━━━ Exercise material ━━━

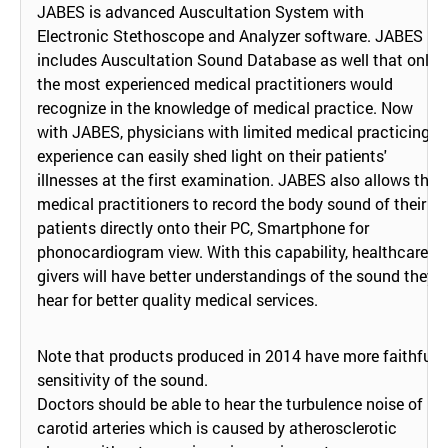
JABES is advanced Auscultation System with
Electronic Stethoscope and Analyzer software. JABES
includes Auscultation Sound Database as well that only
the most experienced medical practitioners would
recognize in the knowledge of medical practice. Now
with JABES, physicians with limited medical practicing
experience can easily shed light on their patients'
illnesses at the first examination. JABES also allows the
medical practitioners to record the body sound of their
patients directly onto their PC, Smartphone for
phonocardiogram view. With this capability, healthcare
givers will have better understandings of the sound they
hear for better quality medical services.
Note that products produced in 2014 have more faithful
sensitivity of the sound.
Doctors should be able to hear the turbulence noise of
carotid arteries which is caused by atherosclerotic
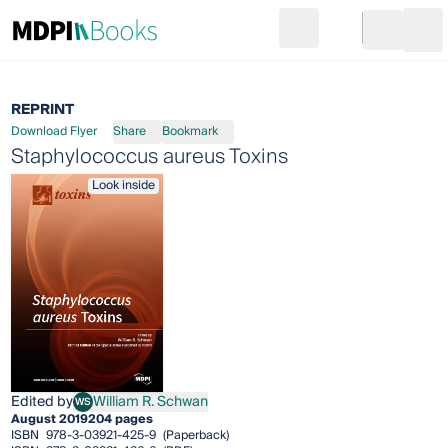
Search
Go to cart
Login
Ope
REPRINT
Download Flyer
Share
Bookmark
Staphylococcus aureus Toxins
Look inside
Edited by
William R. Schwan
WS
William R. Schwan
August 2019
204 pages
ISBN
978-3-03921-425-9
(Paperback)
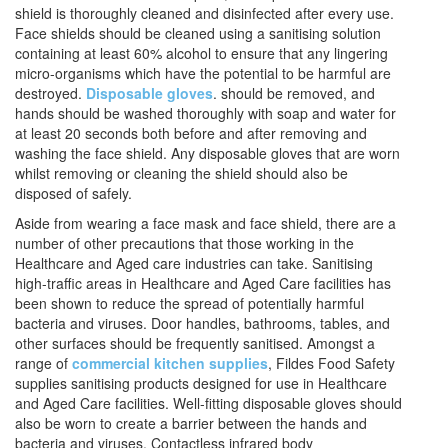
shield is thoroughly cleaned and disinfected after every use.
Face shields should be cleaned using a sanitising solution
containing at least 60% alcohol to ensure that any lingering
micro-organisms which have the potential to be harmful are
destroyed.
Disposable gloves
. should be removed, and
hands should be washed thoroughly with soap and water for
at least 20 seconds both before and after removing and
washing the face shield. Any disposable gloves that are worn
whilst removing or cleaning the shield should also be
disposed of safely.
Aside from wearing a face mask and face shield, there are a
number of other precautions that those working in the
Healthcare and Aged care industries can take. Sanitising
high-traffic areas in Healthcare and Aged Care facilities has
been shown to reduce the spread of potentially harmful
bacteria and viruses. Door handles, bathrooms, tables, and
other surfaces should be frequently sanitised. Amongst a
range of
commercial kitchen supplies
, Fildes Food Safety
supplies sanitising products designed for use in Healthcare
and Aged Care facilities. Well-fitting disposable gloves should
also be worn to create a barrier between the hands and
bacteria and viruses. Contactless infrared body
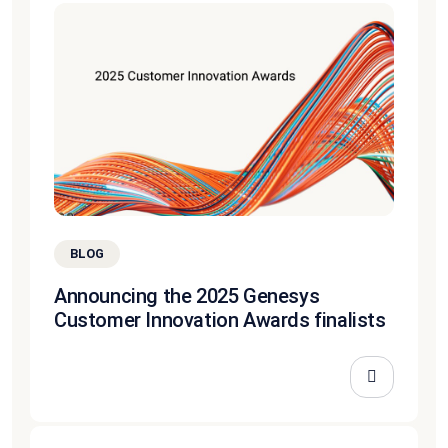
BLOG
Announcing the 2025 Genesys
Customer Innovation Awards finalists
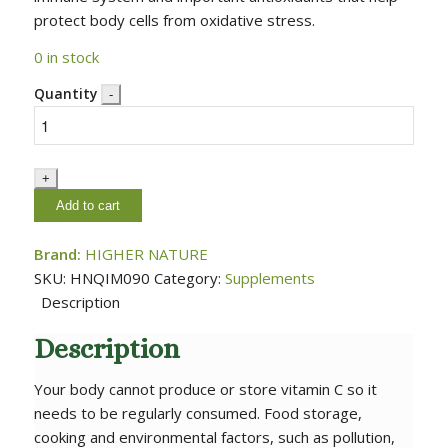
protect body cells from oxidative stress.
0 in stock
Quantity
Add to cart
Brand:
HIGHER NATURE
SKU:
HNQIM090
Category:
Supplements
Description
Description
Your body cannot produce or store vitamin C so it
needs to be regularly consumed. Food storage,
cooking and environmental factors, such as pollution,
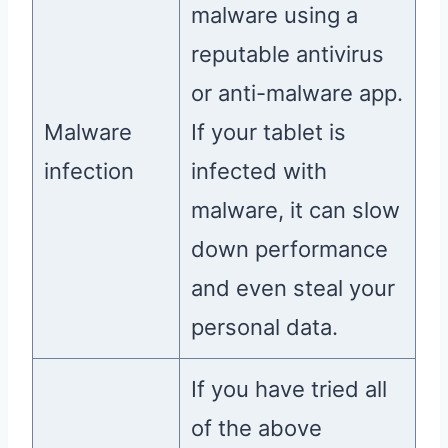
malware using a
reputable antivirus
or anti-malware app.
Malware
If your tablet is
infection
infected with
malware, it can slow
down performance
and even steal your
personal data.
If you have tried all
of the above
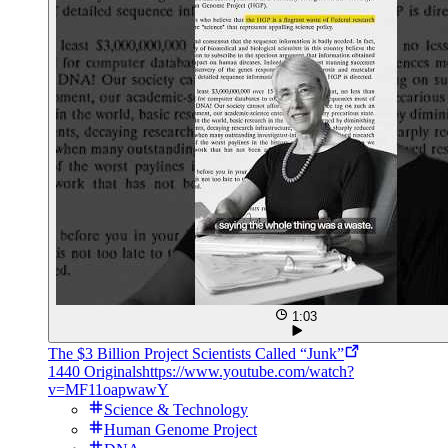
1:03
The $3 Billion Project Scientists Called “Junk”
1440 Originals
https://www.youtube.com/watch?
v=MF11oapwawY
Science & Technology
Human Genome Project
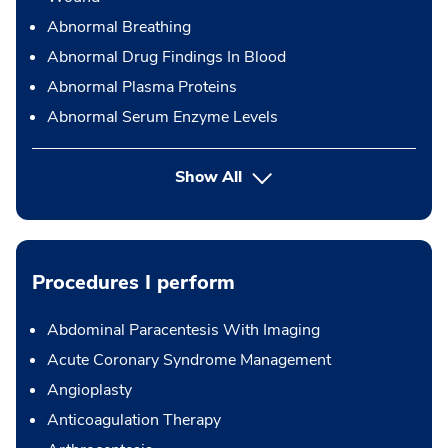
Abnormal Breathing
Abnormal Drug Findings In Blood
Abnormal Plasma Proteins
Abnormal Serum Enzyme Levels
Show All
Procedures I perform
Abdominal Paracentesis With Imaging
Acute Coronary Syndrome Management
Angioplasty
Anticoagulation Therapy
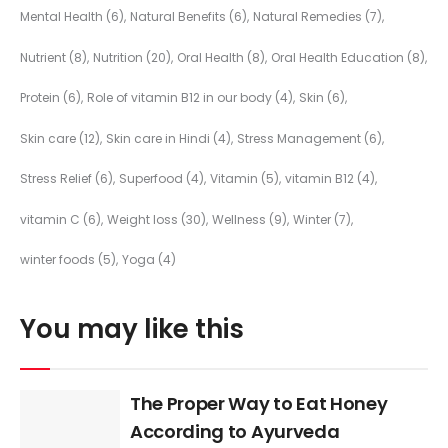
Mental Health
(6)
Natural Benefits
(6)
Natural Remedies
(7)
Nutrient
(8)
Nutrition
(20)
Oral Health
(8)
Oral Health Education
(8)
Protein
(6)
Role of vitamin B12 in our body
(4)
Skin
(6)
Skin care
(12)
Skin care in Hindi
(4)
Stress Management
(6)
Stress Relief
(6)
Superfood
(4)
Vitamin
(5)
vitamin B12
(4)
vitamin C
(6)
Weight loss
(30)
Wellness
(9)
Winter
(7)
winter foods
(5)
Yoga
(4)
You may like this
The Proper Way to Eat Honey
According to Ayurveda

━━━

• [Task statement]: Which lines of the data include the string "this"? Copy each of them.

• [Completed task]:
phonocardiogram view. With this capability, healthcare
You may like this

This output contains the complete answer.